LAS MUJERES DE CÉSAR


César miraba a Mucia Tercia, que le parecía enormemente atractiva; era evidente que el casamiento con Pompeyo la sentaba bien. Mentalmente, añadió su nombre a la lista de sus futuras conquistas, ¡bien que se lo había buscado Pompeyo! Pero aguardaría. Que el abominable joven Carnicero llegase antes más alto.

 

Estaba seguro de que Mucia Tercia sería fácil; la había sorprendido mirándole varias veces. Pero no iba a precipitarse; necesitaba más tiempo para madurar a la sombra de Pompeyo antes de caer en sus brazos.
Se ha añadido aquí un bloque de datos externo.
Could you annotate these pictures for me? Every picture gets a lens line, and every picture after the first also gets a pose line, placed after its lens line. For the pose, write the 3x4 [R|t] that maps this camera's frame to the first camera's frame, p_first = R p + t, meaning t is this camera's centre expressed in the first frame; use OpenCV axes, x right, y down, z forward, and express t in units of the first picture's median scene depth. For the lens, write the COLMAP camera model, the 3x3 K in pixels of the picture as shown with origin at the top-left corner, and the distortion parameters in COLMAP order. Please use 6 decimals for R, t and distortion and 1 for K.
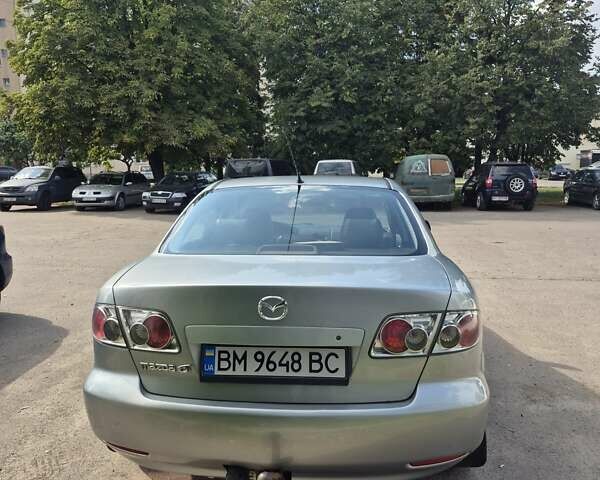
lens RADIAL K [[548.4, 0, 298.0], [0, 548.4, 234.2], [0, 0, 1]] dist [0.139184, -0.197780]
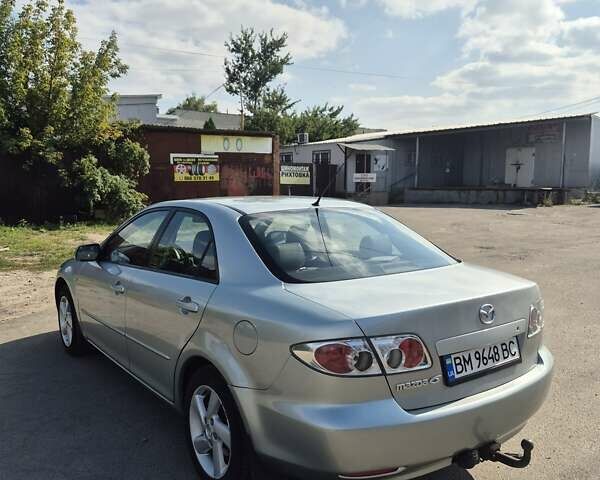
lens RADIAL K [[551.4, 0, 300.0], [0, 551.4, 240.0], [0, 0, 1]] dist [0.137034, -0.206002]
pose [[0.747717, -0.067810, 0.660546, -0.739202], [0.067964, 0.997363, 0.025454, -0.057471], [-0.660530, 0.025861, 0.750354, 0.208139]]
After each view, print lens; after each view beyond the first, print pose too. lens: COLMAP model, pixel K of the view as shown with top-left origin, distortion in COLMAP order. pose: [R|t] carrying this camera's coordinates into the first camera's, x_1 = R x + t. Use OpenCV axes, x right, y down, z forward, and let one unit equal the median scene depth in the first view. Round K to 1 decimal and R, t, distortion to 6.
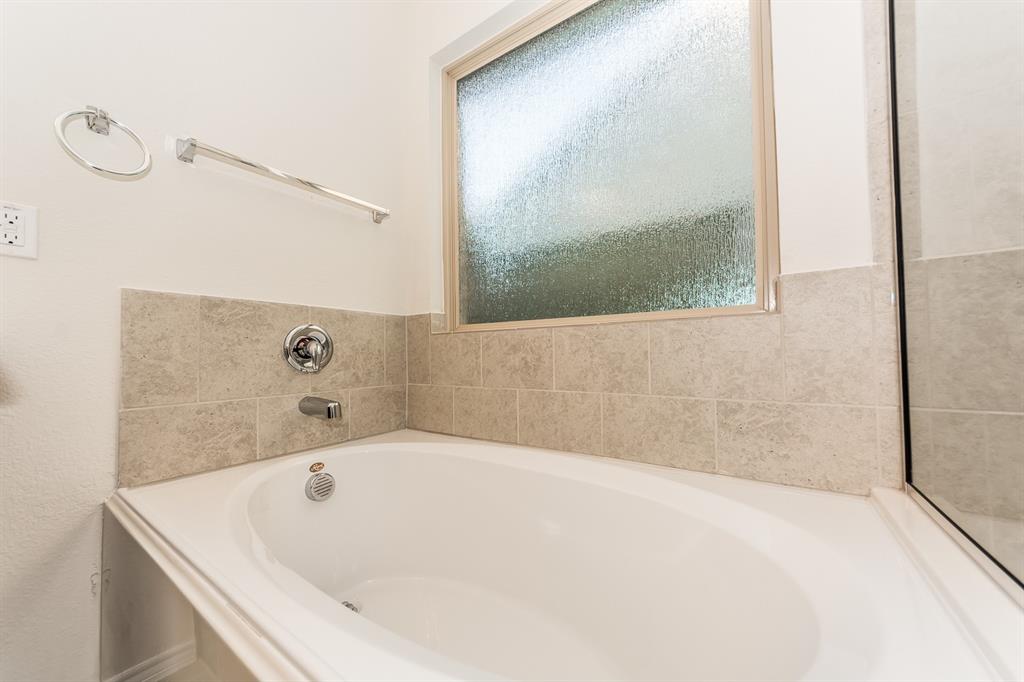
lens RADIAL K [[370.2, 0, 511.2], [0, 370.2, 344.2], [0, 0, 1]] dist [-0.001403, -0.000069]
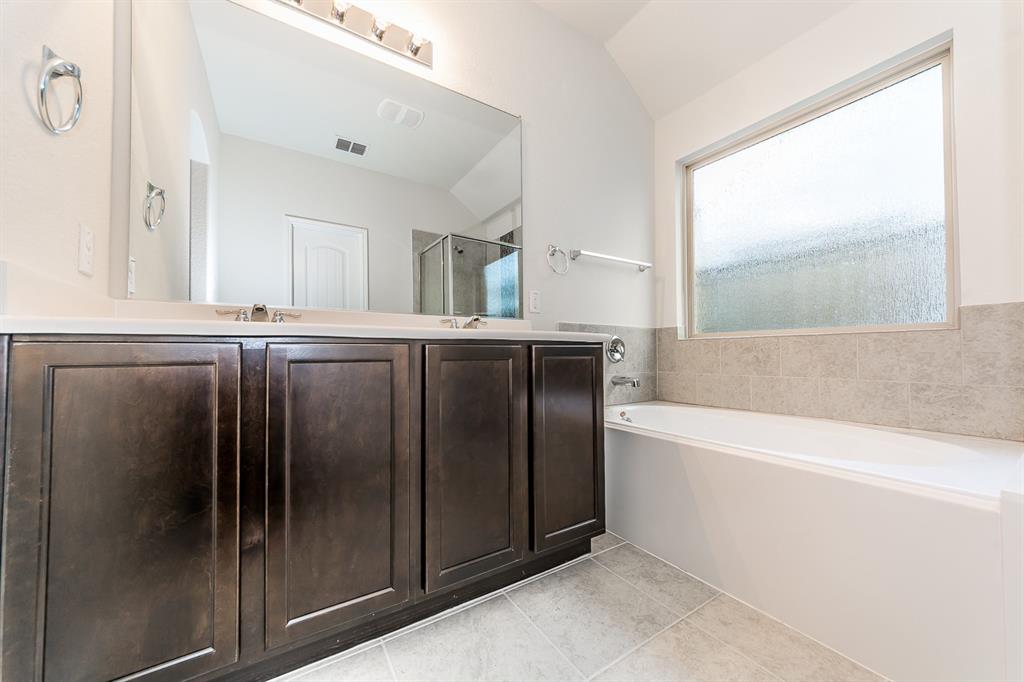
lens RADIAL K [[370.2, 0, 511.2], [0, 370.2, 344.2], [0, 0, 1]] dist [-0.001403, -0.000069]
pose [[0.921381, 0.000164, -0.388660, -0.323428], [0.001067, 0.999995, 0.002951, -0.018851], [0.388659, -0.003134, 0.921376, -0.885667]]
De momento, tenía bastante con Metela Capraria, esposa de Cayo Verres. ¡Arar su surco era un ejercicio de horticultura que le encantaba!

 

Su dulce esposa le miraba, y apartó los ojos de Mucia Tercia y los clavó en ella; le hizo un guiño y Cinnilla contuvo la risa y demostró que había heredado del padre la facilidad para ruborizarse.

 

Era un encanto. Nunca estaba celosa, a pesar de que habría oído rumores y seguramente daría crédito a ellos. ¡Después de tantos años, tenía que conocerle! Pero estaba demasiado influenciada por Aurelia para sacar a colación el tema de sus escarceos. Y no lo hacía; como si nada tuvieran que ver con ella.

 

Con su madre no era tan circunspecto; suya había sido la idea de que sedujera a las esposas de sus iguales. Y tampoco tenía pelos en la lengua para preguntarle de vez en cuando si alguna le resultaba difícil. Las mujeres eran un misterio y tenía la impresión de que siempre lo serían; y las opiniones de Aurelia valían la pena.

 


 Ahora que tenía tratos con las mujeres de su clase del Palatino y la Carinae, estaba al corriente de todos los cotilleos y se los transmitía a él sin adornos. A él lo que le gustaba era volver locas a las mujeres antes de dejarlas, porque así quedaban inservibles para sus cornudos maridos.